Now he is sad because he doesn't have a friend, and he doesn't have a friend because he'd rather play ball, dig in the dirt or look for bugs than be a member of the four-boy clique that seems to do nothing except hang out, chill and "act cool." Unfortunately, this clique rules both of the small classes in my son's fourth grade.
There is one other boy in my son's class who is outside of the clique, and he is depressed and angry about it -- and five unhappy boys in the other class who anxiously try to get near the leader of the clique at every recess.
These things didn't happen last year -- the one year my son spent at the school's other campus. He loved the kids there, and we thought the parents were much nicer, too, but we brought him back because we didn't think the teaching was as good.
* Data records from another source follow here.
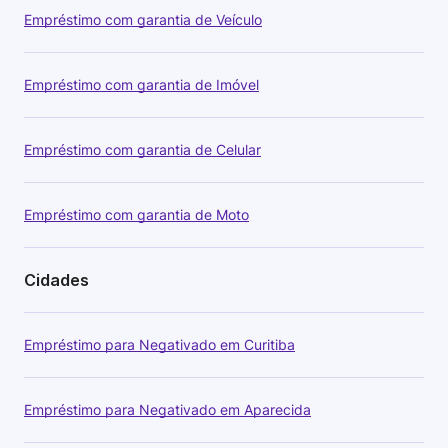
Empréstimo com garantia de Veículo
Empréstimo com garantia de Imóvel
Empréstimo com garantia de Celular
Empréstimo com garantia de Moto
Cidades
Empréstimo para Negativado em Curitiba
Empréstimo para Negativado em Aparecida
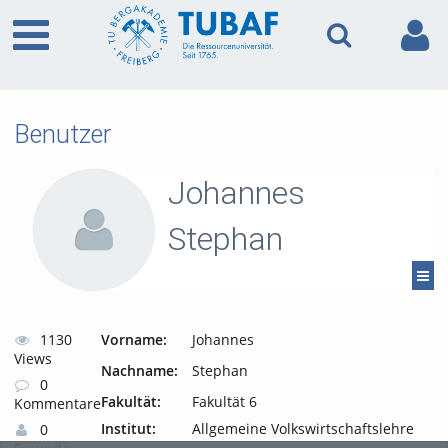
Benutzer
Johannes
Stephan
1130
Vorname:
Johannes
Views
Nachname:
Stephan
0
Fakultät:
Fakultät 6
Kommentare
Institut:
Allgemeine Volkswirtschaftslehre
0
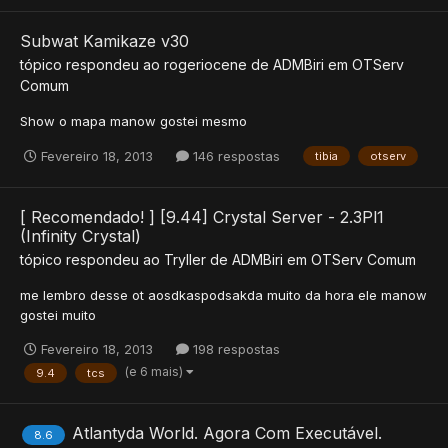
Subwat Kamikaze v30
tópico respondeu ao
rogeriocene
de
ADMBiri
em
OTServ
Comum
Show o mapa manow gostei mesmo
Fevereiro 18, 2013
146 respostas
tibia
otserv
[ Recomendado! ] [9.44] Crystal Server - 2.3Pl1
(Infinity Crystal)
tópico respondeu ao
Tryller
de
ADMBiri
em
OTServ Comum
me lembro desse ot aosdkaspodsakda muito da hora ele manow
gostei muito
Fevereiro 18, 2013
198 respostas
(e 6 mais)
9.4
tcs
Atlantyda World. Agora Com Executável.
8.6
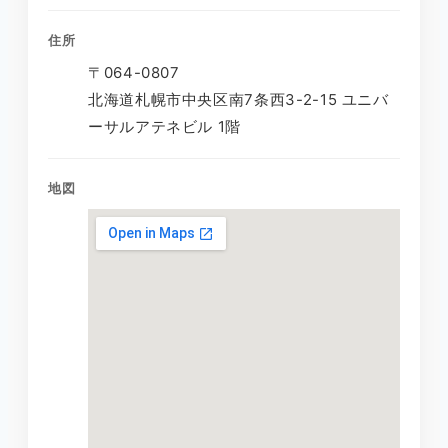
住所
〒064-0807
北海道札幌市中央区南7条西3-2-15 ユニバ
ーサルアテネビル 1階
地図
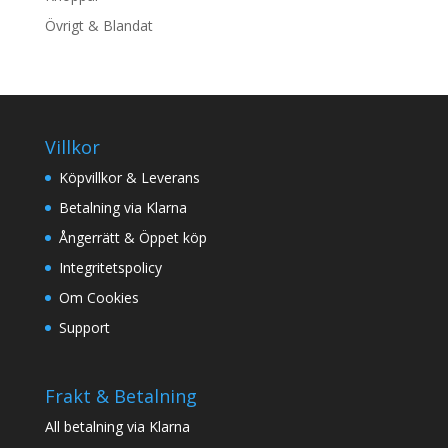
Övrigt & Blandat
Villkor
Köpvillkor & Leverans
Betalning via Klarna
Ångerrätt & Öppet köp
Integritetspolicy
Om Cookies
Support
Frakt & Betalning
All betalning via Klarna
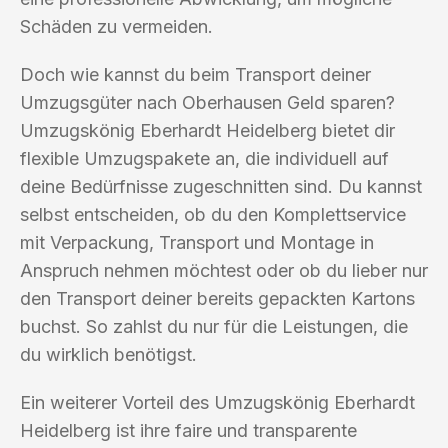
Schäden zu vermeiden.
Doch wie kannst du beim Transport deiner
Umzugsgüter nach Oberhausen Geld sparen?
Umzugskönig Eberhardt Heidelberg bietet dir
flexible Umzugspakete an, die individuell auf
deine Bedürfnisse zugeschnitten sind. Du kannst
selbst entscheiden, ob du den Komplettservice
mit Verpackung, Transport und Montage in
Anspruch nehmen möchtest oder ob du lieber nur
den Transport deiner bereits gepackten Kartons
buchst. So zahlst du nur für die Leistungen, die
du wirklich benötigst.
Ein weiterer Vorteil des Umzugskönig Eberhardt
Heidelberg ist ihre faire und transparente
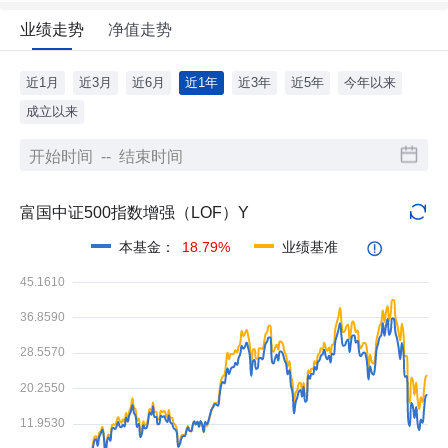
业绩走势
净值走势
近1月
近3月
近6月
近1年
近3年
近5年
今年以来
成立以来
富国中证500指数增强（LOF）Y
本基金
：
18.79%
业绩基准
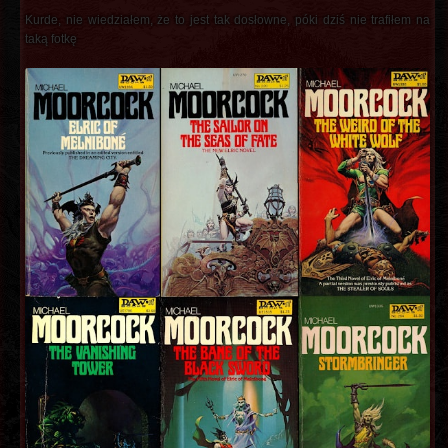
Kurde, nie wiedziałem, że to jest tak dosłowne, póki dziś nie trafiłem na
taką fotkę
Now the academics don't seem nearly as important as the social climate in the fourth grade.
The school has given my son these options:
1. He can stay where he is;
2. He can switch to the other fourth-grade class on this campus; or
3. He can transfer to the other campus, either now or later.
My son says he'd like to move to the other campus in September, but my husband and I think it might be better for him to move now, even though we don't know the teacher.
I want to do what's best for my son's emotional and social growth, but I've been struggling with a life-threatening illness for the past eight years and I think all of us have had enough hardship.
A.It's not surprising for a school to develop cliques, but first you have to ask yourself if these four boys are re ally in a clique or if they're just friends who have instinctively limited their core group to four or five members, because that's what most children do in grade school.
Children also grow at wildly different speeds at this age and their interests can become quite different, too, which is why some 10-year-olds would rather watch girls -- and be watched by them -- than look around for bugs.